(SUPPLIED ENTRIES Opens)
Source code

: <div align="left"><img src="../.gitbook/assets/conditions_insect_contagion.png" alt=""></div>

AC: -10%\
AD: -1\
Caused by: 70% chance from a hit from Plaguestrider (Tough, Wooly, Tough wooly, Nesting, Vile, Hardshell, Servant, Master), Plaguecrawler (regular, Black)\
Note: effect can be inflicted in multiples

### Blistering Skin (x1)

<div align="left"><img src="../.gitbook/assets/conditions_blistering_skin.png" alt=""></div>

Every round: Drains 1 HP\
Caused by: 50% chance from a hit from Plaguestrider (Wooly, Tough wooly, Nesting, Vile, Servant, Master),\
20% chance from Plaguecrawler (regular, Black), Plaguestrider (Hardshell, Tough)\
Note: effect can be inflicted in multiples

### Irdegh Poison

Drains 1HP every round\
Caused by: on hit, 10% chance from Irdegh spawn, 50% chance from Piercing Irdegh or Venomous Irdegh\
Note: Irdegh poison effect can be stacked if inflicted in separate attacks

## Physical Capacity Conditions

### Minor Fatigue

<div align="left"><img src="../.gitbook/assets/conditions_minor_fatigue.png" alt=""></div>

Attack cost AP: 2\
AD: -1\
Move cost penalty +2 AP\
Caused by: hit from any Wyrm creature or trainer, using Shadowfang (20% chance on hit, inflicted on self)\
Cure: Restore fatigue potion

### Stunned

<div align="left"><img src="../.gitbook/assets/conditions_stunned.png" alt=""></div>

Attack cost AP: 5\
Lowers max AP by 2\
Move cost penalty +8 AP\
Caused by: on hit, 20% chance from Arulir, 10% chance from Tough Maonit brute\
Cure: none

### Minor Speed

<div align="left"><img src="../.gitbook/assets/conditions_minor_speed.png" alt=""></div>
(SUPPLIED ENTRIES Closes)
WRITTEN TASK: Can you rewrite all of the rows above, changing every "Move cost penalty" to "Movement penalty" and leaving everything else as it is?

RESPONSE BOX:
Source code

: <div align="left"><img src="../.gitbook/assets/conditions_insect_contagion.png" alt=""></div>

AC: -10%\
AD: -1\
Caused by: 70% chance from a hit from Plaguestrider (Tough, Wooly, Tough wooly, Nesting, Vile, Hardshell, Servant, Master), Plaguecrawler (regular, Black)\
Note: effect can be inflicted in multiples

### Blistering Skin (x1)

<div align="left"><img src="../.gitbook/assets/conditions_blistering_skin.png" alt=""></div>

Every round: Drains 1 HP\
Caused by: 50% chance from a hit from Plaguestrider (Wooly, Tough wooly, Nesting, Vile, Servant, Master),\
20% chance from Plaguecrawler (regular, Black), Plaguestrider (Hardshell, Tough)\
Note: effect can be inflicted in multiples

### Irdegh Poison

Drains 1HP every round\
Caused by: on hit, 10% chance from Irdegh spawn, 50% chance from Piercing Irdegh or Venomous Irdegh\
Note: Irdegh poison effect can be stacked if inflicted in separate attacks

## Physical Capacity Conditions

### Minor Fatigue

<div align="left"><img src="../.gitbook/assets/conditions_minor_fatigue.png" alt=""></div>

Attack cost AP: 2\
AD: -1\
Movement penalty +2 AP\
Caused by: hit from any Wyrm creature or trainer, using Shadowfang (20% chance on hit, inflicted on self)\
Cure: Restore fatigue potion

### Stunned

<div align="left"><img src="../.gitbook/assets/conditions_stunned.png" alt=""></div>

Attack cost AP: 5\
Lowers max AP by 2\
Movement penalty +8 AP\
Caused by: on hit, 20% chance from Arulir, 10% chance from Tough Maonit brute\
Cure: none

### Minor Speed

<div align="left"><img src="../.gitbook/assets/conditions_minor_speed.png" alt=""></div>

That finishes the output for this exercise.